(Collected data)

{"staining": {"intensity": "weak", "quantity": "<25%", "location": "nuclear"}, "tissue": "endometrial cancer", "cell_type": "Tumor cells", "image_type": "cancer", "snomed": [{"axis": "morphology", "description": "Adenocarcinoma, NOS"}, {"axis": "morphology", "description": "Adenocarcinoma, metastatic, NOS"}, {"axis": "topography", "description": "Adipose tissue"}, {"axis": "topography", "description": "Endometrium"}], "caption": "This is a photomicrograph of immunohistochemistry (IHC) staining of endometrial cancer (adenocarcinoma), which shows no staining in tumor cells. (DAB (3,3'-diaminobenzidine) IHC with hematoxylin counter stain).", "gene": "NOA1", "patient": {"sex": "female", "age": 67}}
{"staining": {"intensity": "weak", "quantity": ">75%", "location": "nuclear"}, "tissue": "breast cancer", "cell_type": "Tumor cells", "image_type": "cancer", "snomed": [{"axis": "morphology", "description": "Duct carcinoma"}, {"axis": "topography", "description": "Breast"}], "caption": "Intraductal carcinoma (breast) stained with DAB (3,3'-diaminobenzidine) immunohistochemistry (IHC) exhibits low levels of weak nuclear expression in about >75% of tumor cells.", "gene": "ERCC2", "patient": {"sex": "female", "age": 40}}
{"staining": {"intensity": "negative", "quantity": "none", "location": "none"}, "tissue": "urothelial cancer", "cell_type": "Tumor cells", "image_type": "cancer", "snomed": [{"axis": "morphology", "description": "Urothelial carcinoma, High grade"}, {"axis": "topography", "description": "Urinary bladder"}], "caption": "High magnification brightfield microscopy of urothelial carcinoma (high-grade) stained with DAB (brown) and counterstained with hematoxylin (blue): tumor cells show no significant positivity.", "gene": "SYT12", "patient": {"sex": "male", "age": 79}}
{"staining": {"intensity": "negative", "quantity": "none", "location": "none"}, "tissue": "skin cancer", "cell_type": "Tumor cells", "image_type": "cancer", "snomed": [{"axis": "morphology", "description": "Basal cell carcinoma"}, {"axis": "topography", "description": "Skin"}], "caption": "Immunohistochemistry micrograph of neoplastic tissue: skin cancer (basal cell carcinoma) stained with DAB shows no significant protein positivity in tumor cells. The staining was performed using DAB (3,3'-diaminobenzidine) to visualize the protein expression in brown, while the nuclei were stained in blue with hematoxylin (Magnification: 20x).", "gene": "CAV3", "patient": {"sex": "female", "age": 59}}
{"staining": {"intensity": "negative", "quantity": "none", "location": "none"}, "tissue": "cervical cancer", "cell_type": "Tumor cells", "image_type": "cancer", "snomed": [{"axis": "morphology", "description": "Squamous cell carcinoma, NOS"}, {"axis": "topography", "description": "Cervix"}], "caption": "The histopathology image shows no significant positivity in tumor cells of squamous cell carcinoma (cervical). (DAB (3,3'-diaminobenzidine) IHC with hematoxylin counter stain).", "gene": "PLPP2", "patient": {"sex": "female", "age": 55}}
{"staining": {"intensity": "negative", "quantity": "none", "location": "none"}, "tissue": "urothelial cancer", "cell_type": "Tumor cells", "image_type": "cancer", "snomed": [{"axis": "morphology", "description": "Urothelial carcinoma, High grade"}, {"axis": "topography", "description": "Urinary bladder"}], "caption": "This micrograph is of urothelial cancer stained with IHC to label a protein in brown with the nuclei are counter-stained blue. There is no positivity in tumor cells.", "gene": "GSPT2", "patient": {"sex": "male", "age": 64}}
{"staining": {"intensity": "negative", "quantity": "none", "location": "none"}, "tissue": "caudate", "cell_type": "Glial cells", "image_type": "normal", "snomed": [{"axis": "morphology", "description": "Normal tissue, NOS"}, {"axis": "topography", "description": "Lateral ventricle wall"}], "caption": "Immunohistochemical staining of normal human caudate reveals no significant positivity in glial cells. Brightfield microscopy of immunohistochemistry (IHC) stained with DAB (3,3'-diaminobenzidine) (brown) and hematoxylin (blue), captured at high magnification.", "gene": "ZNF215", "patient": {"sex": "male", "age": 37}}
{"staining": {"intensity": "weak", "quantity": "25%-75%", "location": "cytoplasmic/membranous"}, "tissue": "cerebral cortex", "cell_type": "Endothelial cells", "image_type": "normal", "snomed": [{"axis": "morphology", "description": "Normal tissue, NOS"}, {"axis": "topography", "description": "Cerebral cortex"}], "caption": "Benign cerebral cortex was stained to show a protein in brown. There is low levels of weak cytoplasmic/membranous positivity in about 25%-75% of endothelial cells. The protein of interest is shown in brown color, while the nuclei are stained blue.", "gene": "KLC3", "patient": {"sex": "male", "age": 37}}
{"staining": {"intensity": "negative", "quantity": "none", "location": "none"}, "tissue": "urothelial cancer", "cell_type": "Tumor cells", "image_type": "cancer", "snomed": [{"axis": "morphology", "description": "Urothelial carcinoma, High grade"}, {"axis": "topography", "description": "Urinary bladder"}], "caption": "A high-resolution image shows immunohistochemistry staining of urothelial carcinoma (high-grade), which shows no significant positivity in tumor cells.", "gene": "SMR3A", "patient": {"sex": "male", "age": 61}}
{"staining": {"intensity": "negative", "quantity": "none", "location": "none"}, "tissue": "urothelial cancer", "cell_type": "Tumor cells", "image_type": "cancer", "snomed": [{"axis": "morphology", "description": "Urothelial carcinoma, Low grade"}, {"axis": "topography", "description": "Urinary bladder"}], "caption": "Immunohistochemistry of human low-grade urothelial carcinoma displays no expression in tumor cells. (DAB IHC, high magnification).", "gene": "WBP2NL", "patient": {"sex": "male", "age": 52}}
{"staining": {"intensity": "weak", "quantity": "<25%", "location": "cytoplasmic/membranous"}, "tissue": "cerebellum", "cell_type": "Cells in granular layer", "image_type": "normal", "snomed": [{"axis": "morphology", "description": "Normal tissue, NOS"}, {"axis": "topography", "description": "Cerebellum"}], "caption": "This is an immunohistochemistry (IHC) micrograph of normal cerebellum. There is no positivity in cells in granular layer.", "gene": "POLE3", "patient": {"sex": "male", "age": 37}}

WORK TASK => Scan the records above and show every line in which the word "levels" occurs.

WRITTEN ANSWER =>
{"staining": {"intensity": "weak", "quantity": ">75%", "location": "nuclear"}, "tissue": "breast cancer", "cell_type": "Tumor cells", "image_type": "cancer", "snomed": [{"axis": "morphology", "description": "Duct carcinoma"}, {"axis": "topography", "description": "Breast"}], "caption": "Intraductal carcinoma (breast) stained with DAB (3,3'-diaminobenzidine) immunohistochemistry (IHC) exhibits low levels of weak nuclear expression in about >75% of tumor cells.", "gene": "ERCC2", "patient": {"sex": "female", "age": 40}}
{"staining": {"intensity": "weak", "quantity": "25%-75%", "location": "cytoplasmic/membranous"}, "tissue": "cerebral cortex", "cell_type": "Endothelial cells", "image_type": "normal", "snomed": [{"axis": "morphology", "description": "Normal tissue, NOS"}, {"axis": "topography", "description": "Cerebral cortex"}], "caption": "Benign cerebral cortex was stained to show a protein in brown. There is low levels of weak cytoplasmic/membranous positivity in about 25%-75% of endothelial cells. The protein of interest is shown in brown color, while the nuclei are stained blue.", "gene": "KLC3", "patient": {"sex": "male", "age": 37}}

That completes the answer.